To do: Format the text lines from all items below as a numbered list, skipping blank lines. Leave the pictures out of the answer.
*** Begin section ***
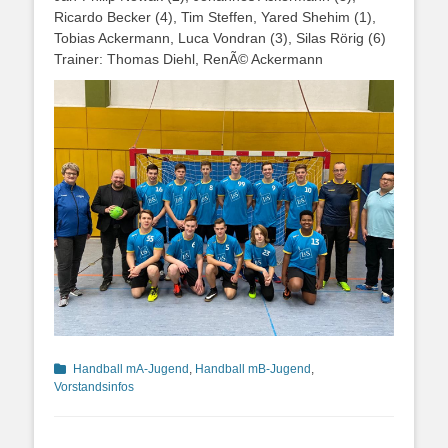
Ricardo Becker (4), Tim Steffen, Yared Shehim (1),
Tobias Ackermann, Luca Vondran (3), Silas Rörig (6)
Trainer: Thomas Diehl, RenÃ© Ackermann
Kategorien
Handball mA-Jugend
,
Handball mB-Jugend
,
Vorstandsinfos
*** End section ***
Result of the task:
1. Ricardo Becker (4), Tim Steffen, Yared Shehim (1),
2. Tobias Ackermann, Luca Vondran (3), Silas Rörig (6)
3. Trainer: Thomas Diehl, RenÃ© Ackermann
4. Kategorien
5. Handball mA-Jugend
6. ,
7. Handball mB-Jugend
8. ,
9. Vorstandsinfos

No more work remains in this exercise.